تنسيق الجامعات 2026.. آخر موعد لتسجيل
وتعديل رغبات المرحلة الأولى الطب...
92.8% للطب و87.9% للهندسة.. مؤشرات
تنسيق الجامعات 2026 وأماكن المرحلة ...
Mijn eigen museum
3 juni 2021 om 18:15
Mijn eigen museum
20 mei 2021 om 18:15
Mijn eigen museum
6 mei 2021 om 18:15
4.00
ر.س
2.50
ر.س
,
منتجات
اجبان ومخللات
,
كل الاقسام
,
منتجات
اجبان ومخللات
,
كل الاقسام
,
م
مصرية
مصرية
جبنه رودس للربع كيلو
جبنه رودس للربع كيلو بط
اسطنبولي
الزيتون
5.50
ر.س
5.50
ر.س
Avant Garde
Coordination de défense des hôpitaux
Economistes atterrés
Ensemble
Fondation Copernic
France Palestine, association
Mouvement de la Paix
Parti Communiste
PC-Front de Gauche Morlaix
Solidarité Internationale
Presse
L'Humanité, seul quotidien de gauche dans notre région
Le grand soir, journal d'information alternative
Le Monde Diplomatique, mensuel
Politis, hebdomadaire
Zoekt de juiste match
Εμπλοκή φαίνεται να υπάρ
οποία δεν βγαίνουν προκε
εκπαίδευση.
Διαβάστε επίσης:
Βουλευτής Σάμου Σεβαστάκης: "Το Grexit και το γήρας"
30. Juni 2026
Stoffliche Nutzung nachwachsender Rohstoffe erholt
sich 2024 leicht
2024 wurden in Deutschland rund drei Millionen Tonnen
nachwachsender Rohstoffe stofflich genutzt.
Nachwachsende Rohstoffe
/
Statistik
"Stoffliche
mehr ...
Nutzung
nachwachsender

_ _ _ _ _

EXERCISE DIRECTIONS -
Each line from the one holding "Εμπλοκή φαίνεται να υπάρ" through the last line of the data is to be transcribed exactly, with nothing else added.

YOUR SOLUTION -
Εμπλοκή φαίνεται να υπάρ
οποία δεν βγαίνουν προκε
εκπαίδευση.
Διαβάστε επίσης:
Βουλευτής Σάμου Σεβαστάκης: "Το Grexit και το γήρας"
30. Juni 2026
Stoffliche Nutzung nachwachsender Rohstoffe erholt
sich 2024 leicht
2024 wurden in Deutschland rund drei Millionen Tonnen
nachwachsender Rohstoffe stofflich genutzt.
Nachwachsende Rohstoffe
/
Statistik
"Stoffliche
mehr ...
Nutzung
nachwachsender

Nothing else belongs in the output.